=== EXERCISE MATERIALS ===

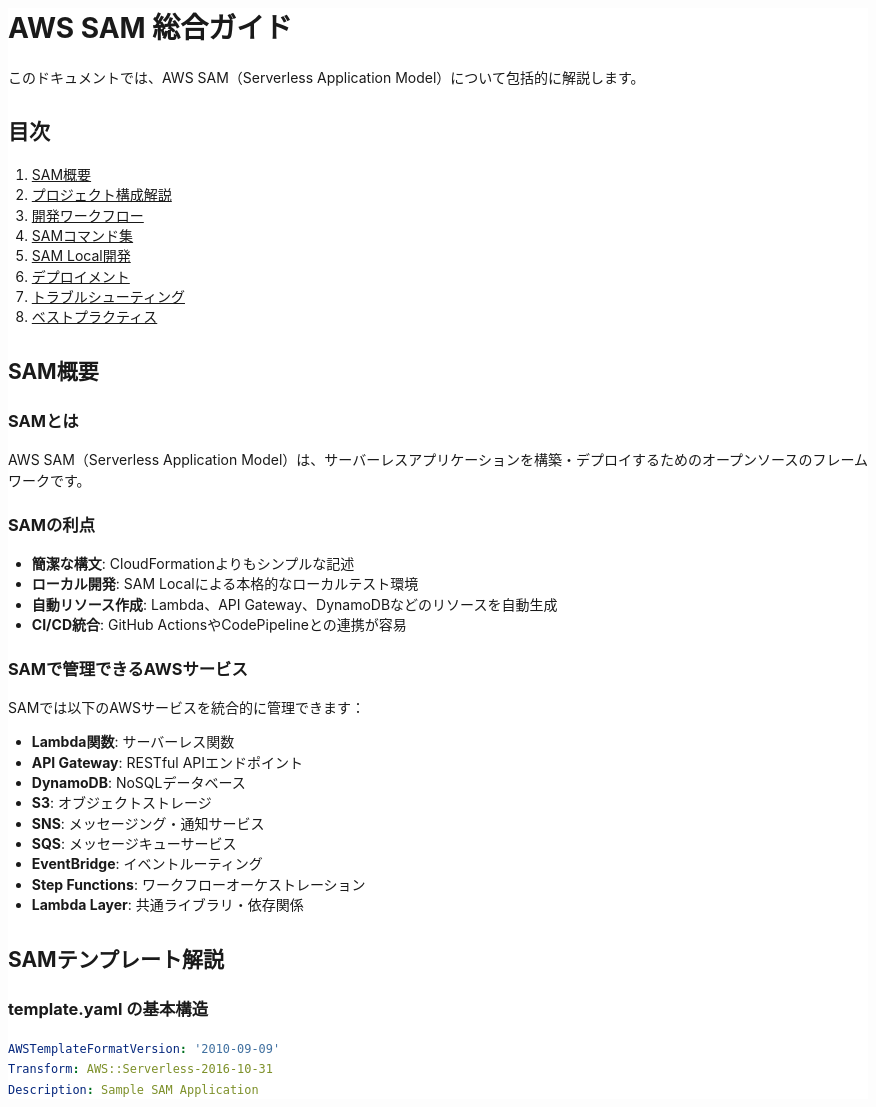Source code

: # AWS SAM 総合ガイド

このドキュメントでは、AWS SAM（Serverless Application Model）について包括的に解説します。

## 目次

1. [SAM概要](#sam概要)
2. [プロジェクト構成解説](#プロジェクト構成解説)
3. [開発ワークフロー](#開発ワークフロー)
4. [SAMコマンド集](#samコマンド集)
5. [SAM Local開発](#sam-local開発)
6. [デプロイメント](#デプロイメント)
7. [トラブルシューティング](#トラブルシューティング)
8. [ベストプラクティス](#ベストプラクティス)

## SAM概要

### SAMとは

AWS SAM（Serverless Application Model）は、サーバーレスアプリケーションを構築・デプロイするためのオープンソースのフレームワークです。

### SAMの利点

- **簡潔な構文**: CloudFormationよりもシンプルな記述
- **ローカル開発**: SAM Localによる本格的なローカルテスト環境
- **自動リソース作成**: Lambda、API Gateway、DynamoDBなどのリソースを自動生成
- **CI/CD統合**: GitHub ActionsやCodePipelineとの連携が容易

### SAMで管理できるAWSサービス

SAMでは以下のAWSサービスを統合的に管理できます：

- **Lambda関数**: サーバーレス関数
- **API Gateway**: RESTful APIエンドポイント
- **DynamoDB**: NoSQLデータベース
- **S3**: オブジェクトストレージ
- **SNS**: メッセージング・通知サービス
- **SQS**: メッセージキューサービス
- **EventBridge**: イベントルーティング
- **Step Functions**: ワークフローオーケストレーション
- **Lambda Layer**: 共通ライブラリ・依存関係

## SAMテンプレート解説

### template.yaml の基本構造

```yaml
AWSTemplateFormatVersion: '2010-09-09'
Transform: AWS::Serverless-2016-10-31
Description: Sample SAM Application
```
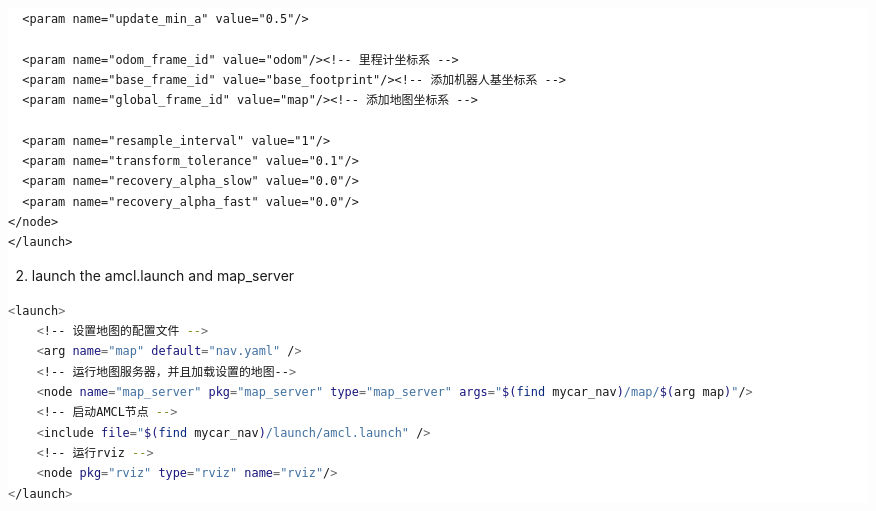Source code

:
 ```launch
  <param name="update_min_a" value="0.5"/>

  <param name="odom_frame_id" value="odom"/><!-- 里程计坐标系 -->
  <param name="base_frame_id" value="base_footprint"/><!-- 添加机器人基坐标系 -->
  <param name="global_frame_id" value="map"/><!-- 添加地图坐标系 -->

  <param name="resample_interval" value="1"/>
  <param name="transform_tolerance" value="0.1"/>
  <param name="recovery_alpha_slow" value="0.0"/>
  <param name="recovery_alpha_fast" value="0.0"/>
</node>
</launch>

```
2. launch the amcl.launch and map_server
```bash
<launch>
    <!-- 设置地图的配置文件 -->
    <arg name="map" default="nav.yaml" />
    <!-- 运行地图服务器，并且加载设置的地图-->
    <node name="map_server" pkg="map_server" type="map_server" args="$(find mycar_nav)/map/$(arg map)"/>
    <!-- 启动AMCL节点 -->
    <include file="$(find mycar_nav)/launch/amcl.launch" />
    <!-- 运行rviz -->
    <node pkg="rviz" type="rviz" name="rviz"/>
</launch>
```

===

▶ _BRIEF_: Retype each entry above character for character; pictures stay out.

▶ _RESPONSE AREA_:
Source code

: # AWS SAM 総合ガイド

このドキュメントでは、AWS SAM（Serverless Application Model）について包括的に解説します。

## 目次

1. [SAM概要](#sam概要)
2. [プロジェクト構成解説](#プロジェクト構成解説)
3. [開発ワークフロー](#開発ワークフロー)
4. [SAMコマンド集](#samコマンド集)
5. [SAM Local開発](#sam-local開発)
6. [デプロイメント](#デプロイメント)
7. [トラブルシューティング](#トラブルシューティング)
8. [ベストプラクティス](#ベストプラクティス)

## SAM概要

### SAMとは

AWS SAM（Serverless Application Model）は、サーバーレスアプリケーションを構築・デプロイするためのオープンソースのフレームワークです。

### SAMの利点

- **簡潔な構文**: CloudFormationよりもシンプルな記述
- **ローカル開発**: SAM Localによる本格的なローカルテスト環境
- **自動リソース作成**: Lambda、API Gateway、DynamoDBなどのリソースを自動生成
- **CI/CD統合**: GitHub ActionsやCodePipelineとの連携が容易

### SAMで管理できるAWSサービス

SAMでは以下のAWSサービスを統合的に管理できます：

- **Lambda関数**: サーバーレス関数
- **API Gateway**: RESTful APIエンドポイント
- **DynamoDB**: NoSQLデータベース
- **S3**: オブジェクトストレージ
- **SNS**: メッセージング・通知サービス
- **SQS**: メッセージキューサービス
- **EventBridge**: イベントルーティング
- **Step Functions**: ワークフローオーケストレーション
- **Lambda Layer**: 共通ライブラリ・依存関係

## SAMテンプレート解説

### template.yaml の基本構造

```yaml
AWSTemplateFormatVersion: '2010-09-09'
Transform: AWS::Serverless-2016-10-31
Description: Sample SAM Application
```
Source code

:
 ```launch
  <param name="update_min_a" value="0.5"/>

  <param name="odom_frame_id" value="odom"/><!-- 里程计坐标系 -->
  <param name="base_frame_id" value="base_footprint"/><!-- 添加机器人基坐标系 -->
  <param name="global_frame_id" value="map"/><!-- 添加地图坐标系 -->

  <param name="resample_interval" value="1"/>
  <param name="transform_tolerance" value="0.1"/>
  <param name="recovery_alpha_slow" value="0.0"/>
  <param name="recovery_alpha_fast" value="0.0"/>
</node>
</launch>

```
2. launch the amcl.launch and map_server
```bash
<launch>
    <!-- 设置地图的配置文件 -->
    <arg name="map" default="nav.yaml" />
    <!-- 运行地图服务器，并且加载设置的地图-->
    <node name="map_server" pkg="map_server" type="map_server" args="$(find mycar_nav)/map/$(arg map)"/>
    <!-- 启动AMCL节点 -->
    <include file="$(find mycar_nav)/launch/amcl.launch" />
    <!-- 运行rviz -->
    <node pkg="rviz" type="rviz" name="rviz"/>
</launch>
```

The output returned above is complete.